The idea is that there is some organization or group of individuals who "host" or "run" or "organize" Ballooning events (call this group Balloons-R-Us). These events are attended by people who enjoy Ballooning (but are who are themselves not in any way part of B-R-U), who:

a) Pay money directly to B-R-U, as the price for attendance; and

b) Also, additionally to paying money, also contribute resources / time / effort toward making the event a fun and rewarding experience.

Because (b) is so substantial, (a) turns out to exceed the costs that B-R-U incur in hosting / running / organizing the event. As a consequence, B-R-U is left with excess money, which they then dispose of as they see fit (such as storing it for future use, e.g. to fund the operation of events which do not turn out to be cashflow-positive).

Does that sound accurate?

The specifics of Ballooning itself is rather irrelevant, but not quite.

All Ballooning takes place under the umbrella of the Ballooning National Organization. All Ballooneers are automatically a member of their location's Ballooning group. So the attendees of the event are either members of the hosting group, or of nearby groups.

The specifics of Ballooning are of course irrelevant, but what is very relevant indeed is the organizational structure (formal and informal) of "communities", and the incentive structures that arise (or are constructed), and what even constitutes a "community" (and perhaps there are multiple types of "community", which are critically different in certain ways?). That's what I was trying to get at, with my questions.

Edit: For example, the structure that (it sounds like) you are describing is very centralized, hierarchical, organized in a "star" or "hub" topology. This is an importantly different kind of community than a more decentralized one.

Likewise, the existing of a National Organization that (it seems) is required in order for Ballooning activities to take place, is an important factor. (And whence this requirement? Regulation or other legal issues? Control of necessary resources? More informal matters of legitimacy? Is it possible to undertake Ballooning without affiliation of any sort with the Nat. Org., and merely not done—or in fact impossible?)

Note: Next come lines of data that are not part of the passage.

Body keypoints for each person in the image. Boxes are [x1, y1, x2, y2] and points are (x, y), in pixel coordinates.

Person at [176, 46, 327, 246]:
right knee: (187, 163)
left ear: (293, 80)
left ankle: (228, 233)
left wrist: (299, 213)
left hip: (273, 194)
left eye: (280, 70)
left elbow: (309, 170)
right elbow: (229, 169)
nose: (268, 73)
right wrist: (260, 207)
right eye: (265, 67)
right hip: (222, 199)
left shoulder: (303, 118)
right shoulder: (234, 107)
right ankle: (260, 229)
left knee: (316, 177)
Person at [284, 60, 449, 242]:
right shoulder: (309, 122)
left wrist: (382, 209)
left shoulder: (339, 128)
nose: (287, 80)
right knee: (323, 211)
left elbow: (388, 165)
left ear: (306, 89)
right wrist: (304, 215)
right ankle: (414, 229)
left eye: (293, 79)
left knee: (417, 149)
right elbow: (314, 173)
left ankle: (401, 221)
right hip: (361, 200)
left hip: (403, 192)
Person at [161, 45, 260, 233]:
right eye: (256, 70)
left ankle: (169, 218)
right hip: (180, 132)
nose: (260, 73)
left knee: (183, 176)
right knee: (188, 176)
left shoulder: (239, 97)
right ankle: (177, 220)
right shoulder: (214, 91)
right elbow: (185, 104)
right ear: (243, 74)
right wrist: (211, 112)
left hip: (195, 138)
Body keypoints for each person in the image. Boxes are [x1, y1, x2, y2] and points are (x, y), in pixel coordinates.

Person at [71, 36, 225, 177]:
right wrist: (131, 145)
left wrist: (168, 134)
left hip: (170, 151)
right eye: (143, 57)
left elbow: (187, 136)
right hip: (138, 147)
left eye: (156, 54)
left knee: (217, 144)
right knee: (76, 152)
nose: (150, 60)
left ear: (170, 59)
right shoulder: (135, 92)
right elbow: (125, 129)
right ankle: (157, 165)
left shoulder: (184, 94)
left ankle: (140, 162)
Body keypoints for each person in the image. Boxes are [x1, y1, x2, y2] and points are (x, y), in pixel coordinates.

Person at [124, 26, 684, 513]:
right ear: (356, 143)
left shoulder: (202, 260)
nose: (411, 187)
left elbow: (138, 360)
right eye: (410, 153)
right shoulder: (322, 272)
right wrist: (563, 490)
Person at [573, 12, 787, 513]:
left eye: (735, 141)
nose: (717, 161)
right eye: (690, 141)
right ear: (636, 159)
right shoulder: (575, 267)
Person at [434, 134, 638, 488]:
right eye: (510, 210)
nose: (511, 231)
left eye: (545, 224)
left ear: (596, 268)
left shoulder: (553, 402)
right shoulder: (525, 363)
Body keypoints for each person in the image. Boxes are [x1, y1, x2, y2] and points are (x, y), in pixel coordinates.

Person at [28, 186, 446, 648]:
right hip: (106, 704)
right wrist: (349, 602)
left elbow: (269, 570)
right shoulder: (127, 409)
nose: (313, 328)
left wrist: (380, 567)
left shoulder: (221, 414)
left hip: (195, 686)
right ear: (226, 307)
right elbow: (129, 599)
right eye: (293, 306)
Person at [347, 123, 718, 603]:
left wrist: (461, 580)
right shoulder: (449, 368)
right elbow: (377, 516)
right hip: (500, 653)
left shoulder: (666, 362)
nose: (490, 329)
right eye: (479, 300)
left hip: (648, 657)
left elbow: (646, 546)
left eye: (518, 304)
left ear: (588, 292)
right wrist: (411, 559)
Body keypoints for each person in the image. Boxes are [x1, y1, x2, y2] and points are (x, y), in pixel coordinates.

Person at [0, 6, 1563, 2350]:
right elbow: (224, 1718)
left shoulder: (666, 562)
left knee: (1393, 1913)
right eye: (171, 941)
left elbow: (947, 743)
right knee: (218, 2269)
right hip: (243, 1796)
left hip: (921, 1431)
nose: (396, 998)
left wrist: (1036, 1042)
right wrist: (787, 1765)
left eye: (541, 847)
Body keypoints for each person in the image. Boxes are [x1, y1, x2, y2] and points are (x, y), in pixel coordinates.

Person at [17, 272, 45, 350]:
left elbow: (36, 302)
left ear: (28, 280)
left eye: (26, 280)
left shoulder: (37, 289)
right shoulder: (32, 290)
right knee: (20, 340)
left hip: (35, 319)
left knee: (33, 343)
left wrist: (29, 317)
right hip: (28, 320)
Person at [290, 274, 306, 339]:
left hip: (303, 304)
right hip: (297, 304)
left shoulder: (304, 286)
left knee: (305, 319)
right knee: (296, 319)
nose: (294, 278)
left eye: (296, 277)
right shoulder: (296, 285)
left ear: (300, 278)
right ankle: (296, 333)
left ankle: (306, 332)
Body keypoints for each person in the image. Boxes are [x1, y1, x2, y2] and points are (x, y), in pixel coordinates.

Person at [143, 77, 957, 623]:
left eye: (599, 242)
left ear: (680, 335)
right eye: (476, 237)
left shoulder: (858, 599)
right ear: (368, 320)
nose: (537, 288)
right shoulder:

Are there authority structures in this community—decisions to be made, and people to make them? Whence do these structures arise, and how do they change? What are the financial incentives involved?(And clearly there are such! There are the events, of course, and National Organizations do not tend to be costless to run…) These things are important! They very much affect how, and how much, "community capital" develops, and whether it can be maintained, and how resilient it is to certain shifts, and so on.

Edit2: … why on earth is this comment being downvoted?

That is a really good summary, elizabeth!

Ballooning events make money from the $35 that everyone pays to attend. Most of it goes to pay for the venue and the ingredients for the food, but anything that's left over goes to the Ballooning group that hosted the Ballooning event.

They use it for things like: events that operate at a loss, buying balloons to give to new Ballooneers, buying an air pump for use at future Ballooning gatherings.

But anyways, I obfuscated Ballooning because I'd rather talk about the general thing of Community Capital than get into the specifics of how my random hobby functions.

I found this particular obfuscation distracting, because I imagine hot air ballooning to be a much more expensive activity than this. And I think an important part of your claim was that was that you can do this weekend activity cheaper than one might expect, because of Community Capital. But I couldn't suspend my disbelief that you could do a weekend of hot air ballooning for $35 per person.

If it's helpful, in my head I was thinking like "blowing up (regular) balloons" and then making balloon art or something. I could change it, but I don't know if that would be the most useful now, since a lot of the comments mention it.

I'd actually be very interested in hearing what specific community this is, as a case study in How To Do This Right.

I'm still not clear on the exact definition of Community Capital. Could you provide an explicit definition?